Edelman’s concept of value systems in the brain offers a fascinating parallel to myths. A culture’s mythological framework can be seen as an analogue to the brain's value system — a collective set of adaptive strategies and beliefs that inform how a society makes sense of its world. Myths are not fixed or rigid; like the brain’s value system, they evolve over time, adapting to new challenges and needs. As the brain processes and selects meanings through its neuronal group selection, so does society adapt its myths to address new social, cultural, or existential dilemmas.

Just as the brain uses its value system to make sense of the sensory inputs it receives, myths allow a community to make sense of its environment, its origins, its purpose, and its destiny. Myths encode shared cultural wisdom, creating a collective meaning system that is constantly in flux, adapting to the changing values, beliefs, and needs of the society it serves.

Dreams and Myths as Neurocultural Processes

When we explore dreams and myths together, we begin to see them as parts of a broader neurocultural process of meaning-making. The brain’s self-organising, value-driven processes are mirrored in the cultural processes that generate myths. Both systems — individual and collective — rely on a dynamic, adaptive, and self-organising approach to creating meaning. Dreams allow individuals to process, integrate, and make sense of their internal and external experiences, while myths allow cultures to navigate their collective experiences and evolve.

Both systems rely on the same basic principles: selection, adaptation, and organisation. Just as the brain's value system organises sensory inputs to create meaning, so too do myths organise cultural values, guiding collective behaviour and understanding. In both cases, these meanings are dynamic and evolving, adapting to the changing needs of the individual or the culture.

Semiotics of Dreams and Myths: Symbolic Systems of Adaptation

From a semiotic perspective, both dreams and myths function as symbolic systems that allow for the exploration and communication of meaning. The brain creates meaning from sensory inputs, selecting and organising information into forms that can be understood and acted upon. Similarly, myths encode collective meanings that provide a framework for societal action and interpretation.

The symbols in both dreams and myths are not arbitrary. They are the product of an ongoing process of selection and adaptation. In dreams, the brain selects symbols from its own internal ‘storehouse’ of experiences and processes them in creative ways. In myths, symbols are selected from the cultural repository of shared meanings and organised into stories that can guide the behaviour and understanding of a group.

Both dreams and myths, then, are adaptive systems that reflect the brain’s ability to organise and make sense of complex, often chaotic, stimuli. Dreams do this on an individual level, while myths operate on a cultural level.
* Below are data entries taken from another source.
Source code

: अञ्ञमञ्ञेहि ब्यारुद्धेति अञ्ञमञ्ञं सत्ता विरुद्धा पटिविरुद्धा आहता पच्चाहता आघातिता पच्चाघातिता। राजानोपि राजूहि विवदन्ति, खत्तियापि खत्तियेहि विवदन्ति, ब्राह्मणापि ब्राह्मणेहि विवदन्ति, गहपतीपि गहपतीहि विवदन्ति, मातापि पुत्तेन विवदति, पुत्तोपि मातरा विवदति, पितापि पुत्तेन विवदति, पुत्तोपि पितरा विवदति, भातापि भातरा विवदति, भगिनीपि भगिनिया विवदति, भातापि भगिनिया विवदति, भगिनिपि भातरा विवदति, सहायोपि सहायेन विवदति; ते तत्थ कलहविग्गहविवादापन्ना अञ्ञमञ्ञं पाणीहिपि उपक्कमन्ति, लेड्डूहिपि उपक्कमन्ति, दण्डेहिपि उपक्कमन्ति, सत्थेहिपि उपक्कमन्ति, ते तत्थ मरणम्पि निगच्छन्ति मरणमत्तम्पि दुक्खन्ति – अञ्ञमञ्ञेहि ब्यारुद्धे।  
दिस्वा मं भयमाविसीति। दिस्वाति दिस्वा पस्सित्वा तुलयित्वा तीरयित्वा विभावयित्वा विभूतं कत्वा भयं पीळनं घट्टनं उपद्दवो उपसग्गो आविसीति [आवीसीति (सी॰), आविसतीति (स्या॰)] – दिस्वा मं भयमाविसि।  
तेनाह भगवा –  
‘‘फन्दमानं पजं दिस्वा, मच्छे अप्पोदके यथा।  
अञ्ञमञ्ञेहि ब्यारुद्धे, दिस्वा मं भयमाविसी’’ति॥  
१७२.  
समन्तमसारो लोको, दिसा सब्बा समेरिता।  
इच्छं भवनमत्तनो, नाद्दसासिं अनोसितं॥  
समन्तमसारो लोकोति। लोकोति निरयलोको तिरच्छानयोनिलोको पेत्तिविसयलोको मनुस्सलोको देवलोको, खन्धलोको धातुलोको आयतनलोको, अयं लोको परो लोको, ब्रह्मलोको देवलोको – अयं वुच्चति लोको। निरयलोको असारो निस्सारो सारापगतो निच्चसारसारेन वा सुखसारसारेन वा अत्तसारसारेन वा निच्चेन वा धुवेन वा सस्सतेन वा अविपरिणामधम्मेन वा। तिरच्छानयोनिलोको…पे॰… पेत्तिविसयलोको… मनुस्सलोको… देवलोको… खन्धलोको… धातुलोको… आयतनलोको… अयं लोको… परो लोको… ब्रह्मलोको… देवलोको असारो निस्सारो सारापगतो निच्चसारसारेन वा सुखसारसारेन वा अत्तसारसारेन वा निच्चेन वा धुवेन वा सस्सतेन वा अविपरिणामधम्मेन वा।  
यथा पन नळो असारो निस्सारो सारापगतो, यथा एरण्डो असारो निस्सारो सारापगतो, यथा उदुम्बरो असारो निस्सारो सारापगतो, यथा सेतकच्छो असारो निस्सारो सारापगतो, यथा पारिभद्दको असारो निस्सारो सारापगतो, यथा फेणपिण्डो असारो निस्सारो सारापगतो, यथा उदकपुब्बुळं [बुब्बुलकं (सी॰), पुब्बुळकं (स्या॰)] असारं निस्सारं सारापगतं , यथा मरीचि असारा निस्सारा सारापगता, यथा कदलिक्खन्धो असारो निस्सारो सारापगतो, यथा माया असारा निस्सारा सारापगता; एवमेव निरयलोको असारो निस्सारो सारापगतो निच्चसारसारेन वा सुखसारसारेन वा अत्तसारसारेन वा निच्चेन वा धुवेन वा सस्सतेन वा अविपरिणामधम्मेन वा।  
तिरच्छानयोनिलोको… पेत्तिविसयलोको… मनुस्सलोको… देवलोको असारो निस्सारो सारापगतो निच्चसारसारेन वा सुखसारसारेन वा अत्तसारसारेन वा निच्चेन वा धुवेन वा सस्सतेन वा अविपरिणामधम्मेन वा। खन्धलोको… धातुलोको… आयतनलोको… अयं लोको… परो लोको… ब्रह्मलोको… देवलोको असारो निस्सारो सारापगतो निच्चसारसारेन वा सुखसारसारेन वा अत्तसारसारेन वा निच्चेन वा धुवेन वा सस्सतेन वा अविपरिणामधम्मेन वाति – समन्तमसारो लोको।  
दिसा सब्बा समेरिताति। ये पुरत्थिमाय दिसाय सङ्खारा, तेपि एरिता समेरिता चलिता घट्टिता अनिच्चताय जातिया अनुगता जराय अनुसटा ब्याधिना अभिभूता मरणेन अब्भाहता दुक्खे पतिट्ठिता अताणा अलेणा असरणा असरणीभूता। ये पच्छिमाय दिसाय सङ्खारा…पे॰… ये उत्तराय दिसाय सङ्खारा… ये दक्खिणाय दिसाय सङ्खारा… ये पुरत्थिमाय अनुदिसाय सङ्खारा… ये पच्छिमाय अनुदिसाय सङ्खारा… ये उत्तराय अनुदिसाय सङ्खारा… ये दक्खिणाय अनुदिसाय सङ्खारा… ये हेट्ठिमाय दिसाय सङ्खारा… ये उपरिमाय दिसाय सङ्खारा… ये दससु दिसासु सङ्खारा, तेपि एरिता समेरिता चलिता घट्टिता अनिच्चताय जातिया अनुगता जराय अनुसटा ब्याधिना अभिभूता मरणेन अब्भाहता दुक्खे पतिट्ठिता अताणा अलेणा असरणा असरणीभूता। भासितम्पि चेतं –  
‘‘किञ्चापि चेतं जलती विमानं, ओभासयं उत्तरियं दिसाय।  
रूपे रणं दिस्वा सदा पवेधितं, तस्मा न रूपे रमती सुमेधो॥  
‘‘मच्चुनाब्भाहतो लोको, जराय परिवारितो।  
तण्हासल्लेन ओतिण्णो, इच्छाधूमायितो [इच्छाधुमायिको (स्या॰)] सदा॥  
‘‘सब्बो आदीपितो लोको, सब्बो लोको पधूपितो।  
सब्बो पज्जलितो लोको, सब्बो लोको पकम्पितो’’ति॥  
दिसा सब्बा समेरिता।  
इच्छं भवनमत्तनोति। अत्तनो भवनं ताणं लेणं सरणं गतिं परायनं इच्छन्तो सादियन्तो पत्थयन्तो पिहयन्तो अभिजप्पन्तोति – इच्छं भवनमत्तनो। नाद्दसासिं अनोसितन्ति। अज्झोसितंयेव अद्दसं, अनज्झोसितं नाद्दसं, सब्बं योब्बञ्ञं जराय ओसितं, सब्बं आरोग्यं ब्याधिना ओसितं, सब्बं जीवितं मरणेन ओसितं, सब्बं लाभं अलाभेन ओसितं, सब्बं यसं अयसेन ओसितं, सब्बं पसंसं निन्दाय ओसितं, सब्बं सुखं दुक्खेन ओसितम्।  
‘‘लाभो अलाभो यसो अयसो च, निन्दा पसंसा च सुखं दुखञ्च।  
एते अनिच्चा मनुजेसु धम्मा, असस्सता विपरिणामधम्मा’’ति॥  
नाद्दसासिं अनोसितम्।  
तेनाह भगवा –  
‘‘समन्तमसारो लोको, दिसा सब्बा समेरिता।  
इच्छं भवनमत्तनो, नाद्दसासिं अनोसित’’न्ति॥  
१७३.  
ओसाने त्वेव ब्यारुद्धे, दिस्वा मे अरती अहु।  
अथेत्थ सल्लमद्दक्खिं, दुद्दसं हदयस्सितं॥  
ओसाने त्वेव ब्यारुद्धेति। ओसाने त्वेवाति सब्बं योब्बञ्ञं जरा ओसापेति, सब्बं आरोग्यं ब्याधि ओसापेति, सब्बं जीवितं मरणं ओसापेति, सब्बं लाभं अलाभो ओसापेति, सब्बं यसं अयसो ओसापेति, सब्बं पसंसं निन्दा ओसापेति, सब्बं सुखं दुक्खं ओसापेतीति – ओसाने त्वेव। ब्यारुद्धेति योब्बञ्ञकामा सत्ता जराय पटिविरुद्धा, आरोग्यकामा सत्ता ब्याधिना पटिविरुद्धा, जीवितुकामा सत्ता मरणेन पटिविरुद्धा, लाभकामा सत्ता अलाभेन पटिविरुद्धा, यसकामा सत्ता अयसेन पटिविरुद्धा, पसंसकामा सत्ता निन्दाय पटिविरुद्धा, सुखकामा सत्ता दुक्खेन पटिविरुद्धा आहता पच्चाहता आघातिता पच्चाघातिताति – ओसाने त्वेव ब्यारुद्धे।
In both cases, the meaning is constructed through a process of selection, organisation, and adaptation, guided by the brain’s internal value system or the cultural group’s shared values.

Conclusion: Dreams, Myths, and the Emergent Nature of Meaning

In conclusion, by viewing dreams and myths through the lens of semiotics and Edelman’s value systems, we can see that both are processes of self-organisation and adaptation. Dreams are the brain’s individual attempt to process and adapt to the information it receives, while myths serve as the collective adaptation of a society’s values, beliefs, and understanding of the world. Both are dynamic, evolving systems that guide meaning-making, providing us with the tools to navigate both our personal and collective realities.

By examining dreams and myths in this way, we begin to see the deep connections between individual cognition and collective culture, and we gain new insights into the ways in which meaning is constructed — both within the brain and within the culture.